Source excerpt:

Identical twins, a Gothic-esque house, mysteries from the past and a missing woman – oh, and a fantasy place created by said children in said house – that’s Mirrorland, Carole Johnstone’s psychological novel, in its most simplified form and what’s not to like? It takes its title from the escapist world sisters El and Cat dreamed up in the house they grew up in.

Fast forward several years and the twins are estranged, living on opposite sides of the Atlantic. Cat, now a writer in southern California, receives a phone call from Ross, El’s husband, telling her that her twin is missing. In a nod to Rebecca, El went out on a boat and didn’t come back. She’s presumed dead. Cat’s not convinced though, El’s dramatic and manipulative, yet she flies back to Edinburgh, to the family house which El and Ross now inhabit.

As Cat battles with the emotions evoked by being back in the house, her torn relationships with El and seeing Ross, with whom both twins share a past, memories of Mirrorland inevitably intrude, raising many questions. Was it just the elaborate dreamscape of two imaginative children escaping the tensions of home life, or something more sinister? Did fantasy and reality merge there? And why is someone sending Cat clues to follow? Is it El? What’s the purpose? Where will they lead?

Given material:
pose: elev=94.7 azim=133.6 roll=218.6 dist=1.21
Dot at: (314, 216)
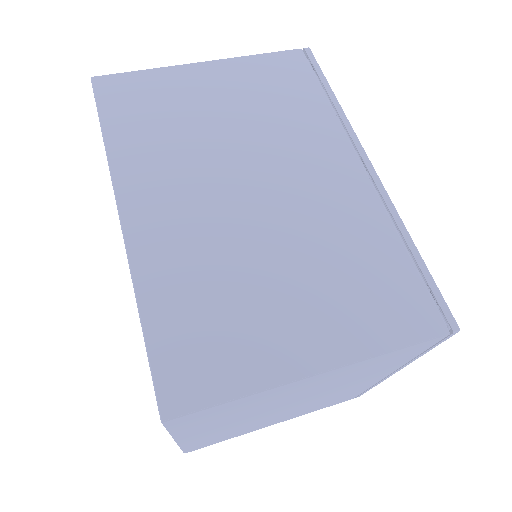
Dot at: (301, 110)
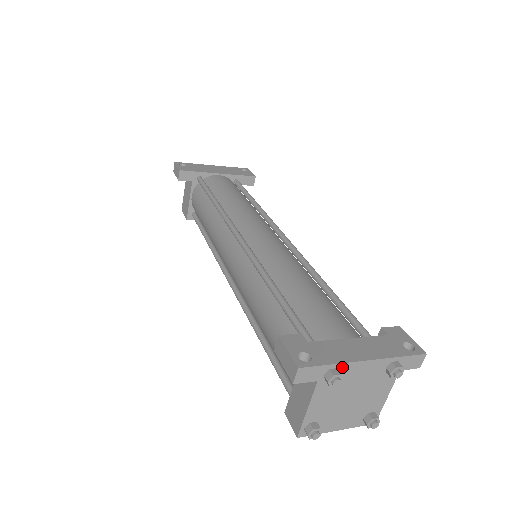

Tasks for this exercise:
**A)** List each character from the novel whom the Mirrorland review names.
**B)** Please copy the Mirrorland review word for word, starting with "Fast forward several" and going on through "Ross now inhabit.".
The material comes from a different source than the Mirrorland review.

Responses for each task:
**A)** El, Cat, Ross

**B)**
Fast forward several years and the twins are estranged, living on opposite sides of the Atlantic. Cat, now a writer in southern California, receives a phone call from Ross, El’s husband, telling her that her twin is missing. In a nod to Rebecca, El went out on a boat and didn’t come back. She’s presumed dead. Cat’s not convinced though, El’s dramatic and manipulative, yet she flies back to Edinburgh, to the family house which El and Ross now inhabit.